▶ EXERCISE AIM:
List each line in the records that contains the string "posted", counting only matches with the same letter case.

▶ ENTRIES SUPPLIED:
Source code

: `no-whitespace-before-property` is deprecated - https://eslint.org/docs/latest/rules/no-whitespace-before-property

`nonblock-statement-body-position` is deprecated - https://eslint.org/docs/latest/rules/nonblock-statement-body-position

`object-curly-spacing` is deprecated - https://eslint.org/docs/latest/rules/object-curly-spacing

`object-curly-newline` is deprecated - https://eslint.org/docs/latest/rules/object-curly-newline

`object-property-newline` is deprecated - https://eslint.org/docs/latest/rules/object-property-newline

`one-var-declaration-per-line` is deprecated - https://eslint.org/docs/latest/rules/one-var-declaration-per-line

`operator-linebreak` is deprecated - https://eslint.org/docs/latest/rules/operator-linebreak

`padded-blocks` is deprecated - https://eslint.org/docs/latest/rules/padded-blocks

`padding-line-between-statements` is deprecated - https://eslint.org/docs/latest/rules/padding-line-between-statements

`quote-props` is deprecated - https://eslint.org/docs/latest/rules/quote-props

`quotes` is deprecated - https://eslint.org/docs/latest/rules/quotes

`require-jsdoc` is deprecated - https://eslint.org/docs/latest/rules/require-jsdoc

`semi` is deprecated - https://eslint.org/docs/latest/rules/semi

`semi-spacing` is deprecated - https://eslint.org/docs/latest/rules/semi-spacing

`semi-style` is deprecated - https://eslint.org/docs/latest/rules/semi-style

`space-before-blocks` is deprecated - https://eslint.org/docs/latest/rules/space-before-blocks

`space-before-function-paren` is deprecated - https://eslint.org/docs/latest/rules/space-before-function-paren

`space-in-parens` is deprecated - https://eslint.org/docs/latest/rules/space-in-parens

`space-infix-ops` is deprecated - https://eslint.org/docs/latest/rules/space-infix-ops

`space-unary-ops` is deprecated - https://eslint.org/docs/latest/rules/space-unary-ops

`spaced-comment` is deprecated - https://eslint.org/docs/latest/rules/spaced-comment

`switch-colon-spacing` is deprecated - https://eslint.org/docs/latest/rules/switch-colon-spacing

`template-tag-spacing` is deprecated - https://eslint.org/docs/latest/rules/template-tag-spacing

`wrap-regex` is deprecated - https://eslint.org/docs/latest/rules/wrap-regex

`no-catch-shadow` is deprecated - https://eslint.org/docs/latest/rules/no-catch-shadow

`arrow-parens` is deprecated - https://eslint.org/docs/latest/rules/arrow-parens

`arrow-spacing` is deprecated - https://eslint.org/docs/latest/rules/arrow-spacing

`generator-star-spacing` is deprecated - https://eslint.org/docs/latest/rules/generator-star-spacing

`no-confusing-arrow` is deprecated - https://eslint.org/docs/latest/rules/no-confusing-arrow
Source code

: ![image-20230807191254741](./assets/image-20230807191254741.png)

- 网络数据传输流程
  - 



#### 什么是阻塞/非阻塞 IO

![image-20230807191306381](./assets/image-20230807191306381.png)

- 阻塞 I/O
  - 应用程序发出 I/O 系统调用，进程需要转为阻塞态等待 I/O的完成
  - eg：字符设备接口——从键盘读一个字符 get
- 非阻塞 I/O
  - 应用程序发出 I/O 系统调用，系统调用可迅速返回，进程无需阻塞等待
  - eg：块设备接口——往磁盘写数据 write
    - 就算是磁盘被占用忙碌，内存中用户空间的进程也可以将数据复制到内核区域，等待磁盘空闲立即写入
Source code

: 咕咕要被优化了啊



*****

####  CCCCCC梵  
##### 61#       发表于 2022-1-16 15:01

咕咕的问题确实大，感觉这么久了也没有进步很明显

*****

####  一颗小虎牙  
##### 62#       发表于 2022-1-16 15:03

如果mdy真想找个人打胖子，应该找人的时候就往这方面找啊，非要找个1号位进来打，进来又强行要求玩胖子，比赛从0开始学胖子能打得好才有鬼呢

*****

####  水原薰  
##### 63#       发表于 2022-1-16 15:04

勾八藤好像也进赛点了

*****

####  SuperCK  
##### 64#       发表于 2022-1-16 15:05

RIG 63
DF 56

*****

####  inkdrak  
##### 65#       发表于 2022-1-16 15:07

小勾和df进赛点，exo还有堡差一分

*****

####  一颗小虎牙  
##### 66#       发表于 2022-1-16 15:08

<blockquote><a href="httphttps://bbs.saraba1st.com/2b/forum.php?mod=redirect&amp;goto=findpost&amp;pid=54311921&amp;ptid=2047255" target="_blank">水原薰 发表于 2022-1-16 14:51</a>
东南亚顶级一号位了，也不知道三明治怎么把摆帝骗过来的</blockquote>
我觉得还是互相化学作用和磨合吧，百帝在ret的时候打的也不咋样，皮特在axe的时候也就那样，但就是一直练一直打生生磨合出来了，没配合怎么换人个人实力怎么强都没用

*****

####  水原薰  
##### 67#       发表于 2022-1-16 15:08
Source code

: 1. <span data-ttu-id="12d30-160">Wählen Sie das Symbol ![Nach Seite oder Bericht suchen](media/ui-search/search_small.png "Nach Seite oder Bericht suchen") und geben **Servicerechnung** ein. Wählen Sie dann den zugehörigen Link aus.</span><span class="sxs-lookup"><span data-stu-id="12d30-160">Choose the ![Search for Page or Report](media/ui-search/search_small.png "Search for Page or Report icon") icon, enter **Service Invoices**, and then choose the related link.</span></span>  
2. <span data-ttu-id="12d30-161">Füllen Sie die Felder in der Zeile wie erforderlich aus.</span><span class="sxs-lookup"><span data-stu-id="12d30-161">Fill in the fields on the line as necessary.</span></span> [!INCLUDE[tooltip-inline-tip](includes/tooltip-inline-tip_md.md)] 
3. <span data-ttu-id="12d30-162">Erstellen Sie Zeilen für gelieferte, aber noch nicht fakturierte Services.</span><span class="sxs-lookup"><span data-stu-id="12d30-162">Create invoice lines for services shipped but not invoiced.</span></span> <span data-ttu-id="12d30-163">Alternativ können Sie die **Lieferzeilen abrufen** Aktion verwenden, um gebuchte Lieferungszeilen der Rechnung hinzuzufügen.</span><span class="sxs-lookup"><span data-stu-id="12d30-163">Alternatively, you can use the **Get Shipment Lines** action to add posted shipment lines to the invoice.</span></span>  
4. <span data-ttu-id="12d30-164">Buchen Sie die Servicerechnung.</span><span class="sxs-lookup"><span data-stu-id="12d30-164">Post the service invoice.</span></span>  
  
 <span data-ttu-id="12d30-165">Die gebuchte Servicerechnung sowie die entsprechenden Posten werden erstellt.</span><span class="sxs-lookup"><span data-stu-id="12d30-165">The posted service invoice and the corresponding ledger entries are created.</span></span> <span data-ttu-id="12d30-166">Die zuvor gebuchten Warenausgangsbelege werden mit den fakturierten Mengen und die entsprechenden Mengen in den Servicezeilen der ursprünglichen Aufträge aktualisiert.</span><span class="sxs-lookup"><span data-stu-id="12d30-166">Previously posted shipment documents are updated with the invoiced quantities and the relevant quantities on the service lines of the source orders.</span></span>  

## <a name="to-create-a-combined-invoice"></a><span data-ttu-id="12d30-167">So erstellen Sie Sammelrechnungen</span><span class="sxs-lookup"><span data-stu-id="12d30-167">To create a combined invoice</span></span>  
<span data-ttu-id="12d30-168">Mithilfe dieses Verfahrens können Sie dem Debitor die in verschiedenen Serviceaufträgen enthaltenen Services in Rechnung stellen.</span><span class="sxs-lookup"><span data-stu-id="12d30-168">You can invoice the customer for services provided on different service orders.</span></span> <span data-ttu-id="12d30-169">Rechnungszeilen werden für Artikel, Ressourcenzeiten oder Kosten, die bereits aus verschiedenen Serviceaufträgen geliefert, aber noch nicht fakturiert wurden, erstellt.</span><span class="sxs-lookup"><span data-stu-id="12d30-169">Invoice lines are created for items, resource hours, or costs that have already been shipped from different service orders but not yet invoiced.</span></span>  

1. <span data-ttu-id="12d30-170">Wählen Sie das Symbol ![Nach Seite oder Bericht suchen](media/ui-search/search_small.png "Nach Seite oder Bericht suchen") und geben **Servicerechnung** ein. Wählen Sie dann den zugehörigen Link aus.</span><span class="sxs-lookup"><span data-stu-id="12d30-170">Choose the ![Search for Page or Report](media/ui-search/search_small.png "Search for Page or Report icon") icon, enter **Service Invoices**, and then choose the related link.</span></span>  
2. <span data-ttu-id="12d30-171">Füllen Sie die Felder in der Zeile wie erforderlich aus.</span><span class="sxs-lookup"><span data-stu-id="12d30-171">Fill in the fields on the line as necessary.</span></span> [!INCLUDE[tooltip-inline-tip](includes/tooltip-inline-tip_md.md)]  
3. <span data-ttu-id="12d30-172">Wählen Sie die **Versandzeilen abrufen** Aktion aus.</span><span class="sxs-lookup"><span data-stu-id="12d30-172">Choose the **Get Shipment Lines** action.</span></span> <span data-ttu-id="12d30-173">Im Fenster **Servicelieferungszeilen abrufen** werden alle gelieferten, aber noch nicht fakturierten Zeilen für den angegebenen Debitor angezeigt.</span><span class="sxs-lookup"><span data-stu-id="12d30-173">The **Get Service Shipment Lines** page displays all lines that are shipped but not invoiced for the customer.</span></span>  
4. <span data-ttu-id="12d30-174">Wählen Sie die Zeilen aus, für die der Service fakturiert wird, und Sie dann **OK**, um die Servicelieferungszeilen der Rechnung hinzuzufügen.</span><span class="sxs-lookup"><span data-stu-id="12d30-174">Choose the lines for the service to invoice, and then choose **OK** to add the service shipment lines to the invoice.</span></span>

▶ OUTPUT FOR THIS EXERCISE:
3. <span data-ttu-id="12d30-162">Erstellen Sie Zeilen für gelieferte, aber noch nicht fakturierte Services.</span><span class="sxs-lookup"><span data-stu-id="12d30-162">Create invoice lines for services shipped but not invoiced.</span></span> <span data-ttu-id="12d30-163">Alternativ können Sie die **Lieferzeilen abrufen** Aktion verwenden, um gebuchte Lieferungszeilen der Rechnung hinzuzufügen.</span><span class="sxs-lookup"><span data-stu-id="12d30-163">Alternatively, you can use the **Get Shipment Lines** action to add posted shipment lines to the invoice.</span></span>  
 <span data-ttu-id="12d30-165">Die gebuchte Servicerechnung sowie die entsprechenden Posten werden erstellt.</span><span class="sxs-lookup"><span data-stu-id="12d30-165">The posted service invoice and the corresponding ledger entries are created.</span></span> <span data-ttu-id="12d30-166">Die zuvor gebuchten Warenausgangsbelege werden mit den fakturierten Mengen und die entsprechenden Mengen in den Servicezeilen der ursprünglichen Aufträge aktualisiert.</span><span class="sxs-lookup"><span data-stu-id="12d30-166">Previously posted shipment documents are updated with the invoiced quantities and the relevant quantities on the service lines of the source orders.</span></span>  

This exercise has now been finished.